The Tsakiris Aspartame Study

Greece. 2005.

For more than 25 years, the FDA and the manufacturers of aspartame have claimed all of the adverse symptoms reported to aspartame use are "anecdotal." (In other words, if a person claims their health problems are related to aspartame, but laboratory studies don't confirm this, then the person's reaction to aspartame is disregarded.) People may not experience noticeable illness from short-term use of aspartame, and this has many times been interpreted as proof that there is no problem with its safety. Unfortunately, this position ignores the fact that the effects of aspartame poisoning are cumulative.

Studies beginning in the late 1960s have shown aspartame creates neurological problems1. People need to know aspartame is currently being studied, and the results are showing multiple forms of cancer and nerve disorders.

The aim of the Greek study was to evaluate acetyl cholinesterase (AChE)2 activity in human erythrocyte membranes3 [Also called red blood cells (RBC)] after incubation with the sum of the three aspartame metabolites, phenylalanine, methanol, and aspartic acid, and evaluated separately. In this study, erythrocyte membranes were obtained from twelve healthy individuals and incubated with aspartame hydrolysis products for one hour at 37 degrees C. AChE was measured spectrophotometrically. (See original study)

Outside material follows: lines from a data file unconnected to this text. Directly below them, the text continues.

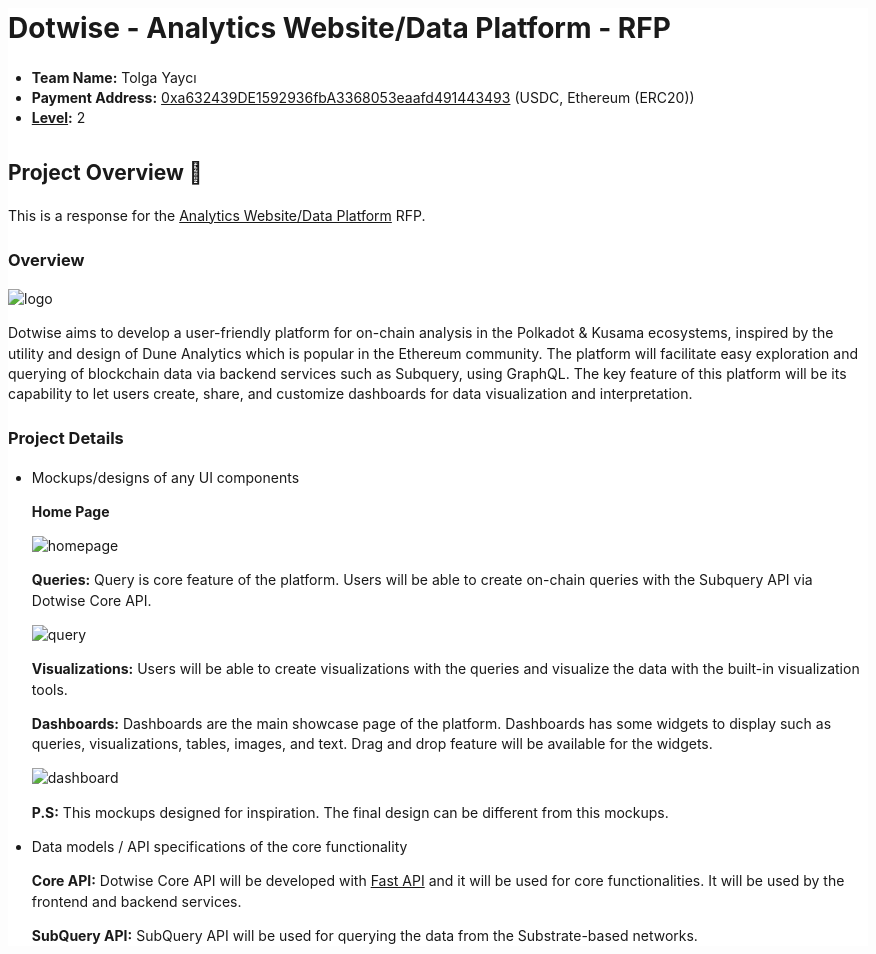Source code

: # Dotwise - Analytics Website/Data Platform - RFP

- **Team Name:** Tolga Yaycı
- **Payment Address:** [0xa632439DE1592936fbA3368053eaafd491443493](https://etherscan.io/address/0xa632439DE1592936fbA3368053eaafd491443493) (USDC, Ethereum (ERC20))
- **[Level](https://github.com/w3f/Grants-Program/tree/master#level_slider-levels):** 2

## Project Overview :page_facing_up:

This is a response for the [Analytics Website/Data Platform](https://github.com/w3f/Grants-Program/blob/master/docs/RFPs/Open/analysis-website-and-data-platform.md) RFP.

### Overview

![logo](https://github.com/tolgayayci/Grants-Program/assets/40897846/b8d20b5f-dd67-436a-8066-04aebf674a97)

Dotwise aims to develop a user-friendly platform for on-chain analysis in the Polkadot & Kusama ecosystems, inspired by the utility and design of Dune Analytics which is popular in the Ethereum community. The platform will facilitate easy exploration and querying of blockchain data via backend services such as Subquery, using GraphQL. The key feature of this platform will be its capability to let users create, share, and customize dashboards for data visualization and interpretation.

### Project Details

- Mockups/designs of any UI components

  **Home Page**
  
  ![homepage](https://github.com/tolgayayci/Grants-Program/assets/40897846/b2100e98-827d-4f49-a6c7-78f64c148ed1)

  **Queries:** Query is core feature of the platform. Users will be able to create on-chain queries with the Subquery API via Dotwise Core API.

  ![query](https://github.com/tolgayayci/Grants-Program/assets/40897846/59c8acc9-8460-4743-bd12-8daf67d78551)

  **Visualizations:** Users will be able to create visualizations with the queries and visualize the data with the built-in visualization tools.

  **Dashboards:** Dashboards are the main showcase page of the platform. Dashboards has some widgets to display such as queries, visualizations, tables, images, and text. Drag and drop feature will be available for the widgets.
  
  ![dashboard](https://github.com/tolgayayci/Grants-Program/assets/40897846/527d4f0f-c0c0-4044-96f3-a9a8f820d2ed)

  **P.S:** This mockups designed for inspiration. The final design can be different from this mockups.

- Data models / API specifications of the core functionality

  **Core API:** Dotwise Core API will be developed with [Fast API](https://fastapi.tiangolo.com/) and it will be used for core functionalities. It will be used by the frontend and backend services.

  **SubQuery API:** SubQuery API will be used for querying the data from the Substrate-based networks.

The research study concluded that low concentrations of aspartame metabolites had little to no effect on the membrane enzyme activity, whereas high levels and cumulative toxic concentrations decreased the membrane AChE activity, resulting in memory loss. Additionally, neurological symptoms, including learning and memory processes, appeared in the study to be related to the high or toxic concentrations of the sweetener metabolites4.

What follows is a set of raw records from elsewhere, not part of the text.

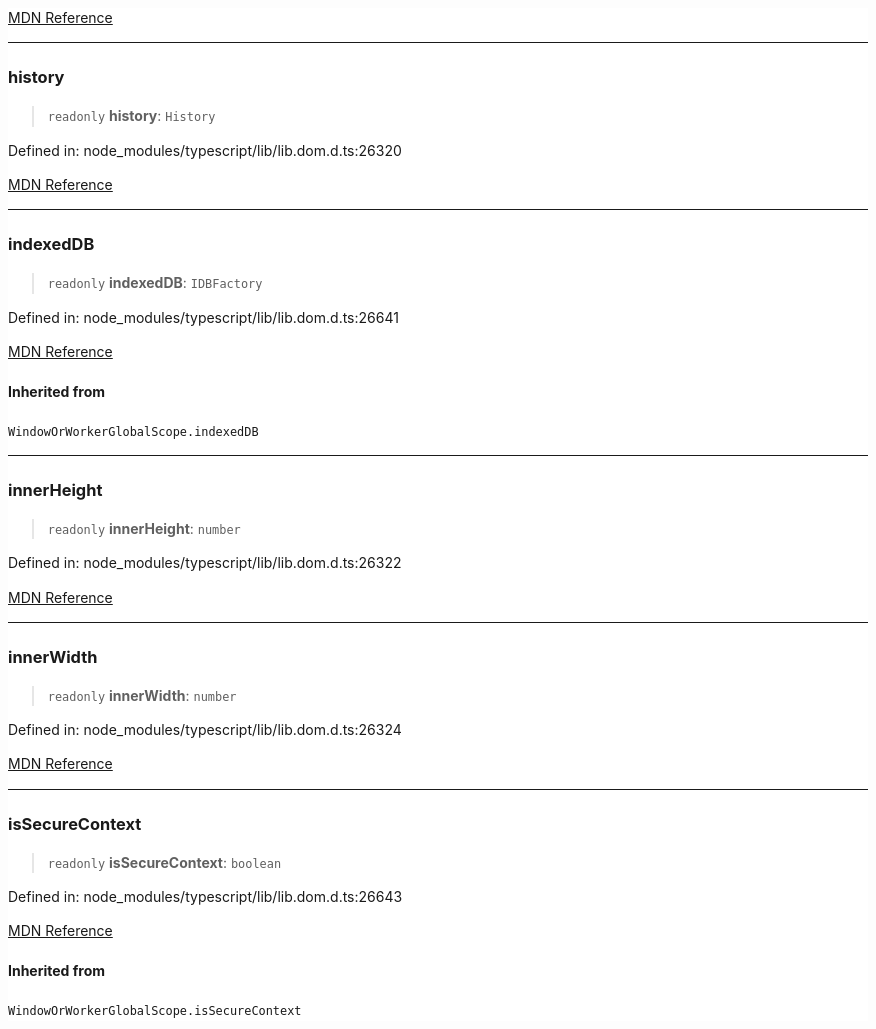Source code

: [MDN Reference](https://developer.mozilla.org/docs/Web/API/Window/frames)

***

### history

> `readonly` **history**: `History`

Defined in: node\_modules/typescript/lib/lib.dom.d.ts:26320

[MDN Reference](https://developer.mozilla.org/docs/Web/API/Window/history)

***

### indexedDB

> `readonly` **indexedDB**: `IDBFactory`

Defined in: node\_modules/typescript/lib/lib.dom.d.ts:26641

[MDN Reference](https://developer.mozilla.org/docs/Web/API/Window/indexedDB)

#### Inherited from

`WindowOrWorkerGlobalScope.indexedDB`

***

### innerHeight

> `readonly` **innerHeight**: `number`

Defined in: node\_modules/typescript/lib/lib.dom.d.ts:26322

[MDN Reference](https://developer.mozilla.org/docs/Web/API/Window/innerHeight)

***

### innerWidth

> `readonly` **innerWidth**: `number`

Defined in: node\_modules/typescript/lib/lib.dom.d.ts:26324

[MDN Reference](https://developer.mozilla.org/docs/Web/API/Window/innerWidth)

***

### isSecureContext

> `readonly` **isSecureContext**: `boolean`

Defined in: node\_modules/typescript/lib/lib.dom.d.ts:26643

[MDN Reference](https://developer.mozilla.org/docs/Web/API/Window/isSecureContext)

#### Inherited from

`WindowOrWorkerGlobalScope.isSecureContext`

At present, the only known treatments for increasing lack of memory, such as Alzheimer's Disease, are either NMDA receptor antagonists or acetylcholinesterase inhibitors, such as the pharmaceutical Aricept®. The Tsakiris study shows that over-use of aspartame, as well as the long-term effects of aspartame, impair memory.

Because low doses of aspartame are shown to inhibit acetylchoinesterase, just like pharmaceutical treatments for people with memory loss, when a healthy individual with normal cholinergic functioning, such as a young child for example, starts administering a cholinesterase inhibitor when no memory loss has occurred, aspartame ingestion (according to the study) will eventually lead to down-regulation of post synaptic ACH receptors, and ultimately disrupt memory and learning.

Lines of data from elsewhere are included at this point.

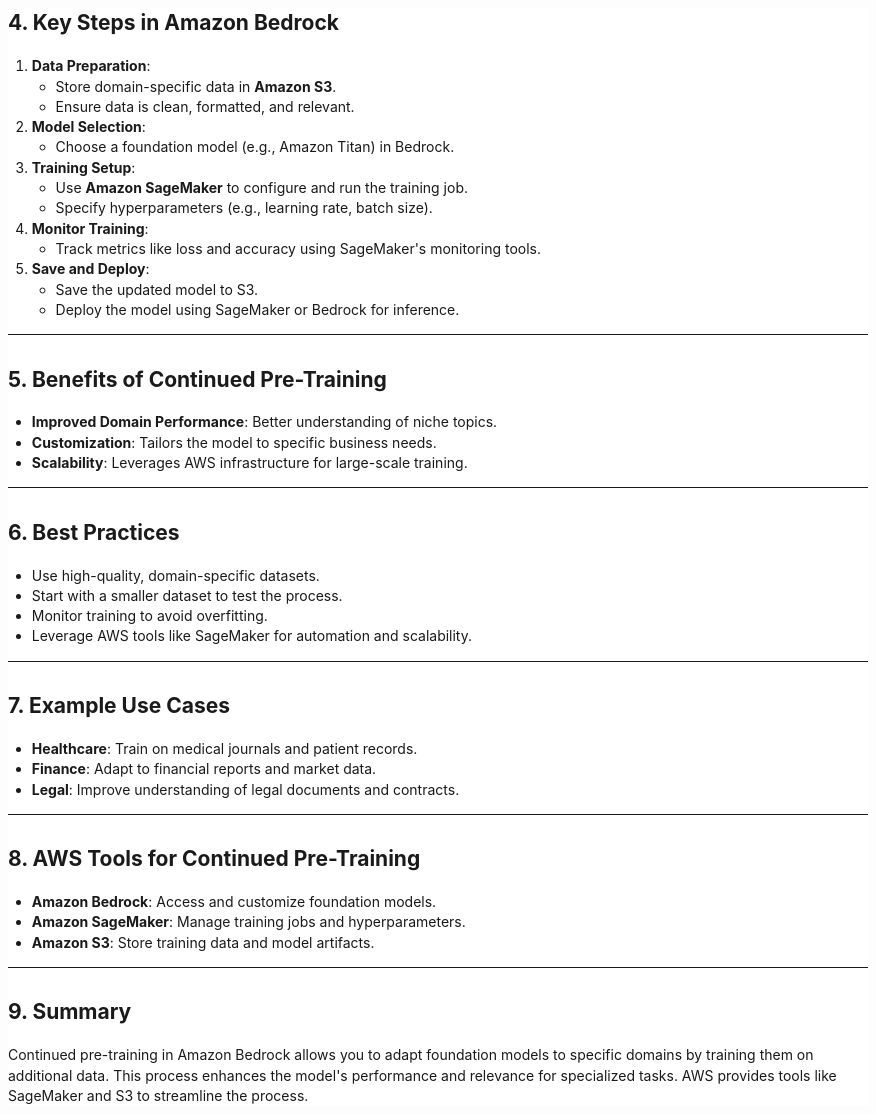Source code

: ## 4. **Key Steps in Amazon Bedrock**
1. **Data Preparation**:
   - Store domain-specific data in **Amazon S3**.
   - Ensure data is clean, formatted, and relevant.
2. **Model Selection**:
   - Choose a foundation model (e.g., Amazon Titan) in Bedrock.
3. **Training Setup**:
   - Use **Amazon SageMaker** to configure and run the training job.
   - Specify hyperparameters (e.g., learning rate, batch size).
4. **Monitor Training**:
   - Track metrics like loss and accuracy using SageMaker's monitoring tools.
5. **Save and Deploy**:
   - Save the updated model to S3.
   - Deploy the model using SageMaker or Bedrock for inference.

---

## 5. **Benefits of Continued Pre-Training**
- **Improved Domain Performance**: Better understanding of niche topics.
- **Customization**: Tailors the model to specific business needs.
- **Scalability**: Leverages AWS infrastructure for large-scale training.

---

## 6. **Best Practices**
- Use high-quality, domain-specific datasets.
- Start with a smaller dataset to test the process.
- Monitor training to avoid overfitting.
- Leverage AWS tools like SageMaker for automation and scalability.

---

## 7. **Example Use Cases**
- **Healthcare**: Train on medical journals and patient records.
- **Finance**: Adapt to financial reports and market data.
- **Legal**: Improve understanding of legal documents and contracts.

---

## 8. **AWS Tools for Continued Pre-Training**
- **Amazon Bedrock**: Access and customize foundation models.
- **Amazon SageMaker**: Manage training jobs and hyperparameters.
- **Amazon S3**: Store training data and model artifacts.

---

## 9. **Summary**
Continued pre-training in Amazon Bedrock allows you to adapt foundation models to specific domains by training them on additional data. This process enhances the model's performance and relevance for specialized tasks. AWS provides tools like SageMaker and S3 to streamline the process.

"It is noteworthy," commented Dr. Erik Millstone, Sussex University, "that Mix 3 in this study, equivalent to 34mg/kg aspartame, resulted in significant decrease in ACHE activity. This dangerous effect resulted below the level, 50mg/kg, which the FDA says is the safe upper limit of aspartame consumption, and within the realm of consumption in the real world."

The incubation of membranes with aspartame metabolites corresponded with 34 mg/kg, 150 mg/kg or 200 mg/kg of aspartame consumption. The test resulted in an enzyme activity reduction by -33%, -41%, and -57%, respectively. Concentrations 0.14 mM, 0.60 mM, and 0.80 mM decreased the enzyme activity by -20%, -32% or -40%, respectively. Aspartame concentrations 2.80 mM, 7.60 mMor 10.0 mM inhibited membrane AChE activity by -20%, -35%, and -47%, respectively.

Phenylalanine (50% of aspartame) concentrations 0.14 mM, 0.35 mMor 0.50 mM reduced the enzyme activity by -11%, -33%, and -35%, respectively. Alternating aspartame and phenylalanine concentrations 0.82 mM or 0.07 mM, respectively, did not alter the membrane AChE activity.

1 J Neuropathol Exp Neurol. 1996 Nov;55(11):1115-23.
2 Acetyl cholinesterase: An enzyme that breaks down the neurotransmitter acetylcholine at the synaptic cleft (the space between two nerve cells) so the next nerve impulse can be transmitted across the synaptic gap. Pesticides of the organophosphate and carbonate types act to paralyze and kill insects by inhibiting their acetyl cholinesterase. Abbreviated AChE.
3 A cell that contains hemoglobin and can carry oxygen to the body. Also called a red blood cell (RBC). Erythrocytes facilitate the diffusion of oxygen and carbon dioxide.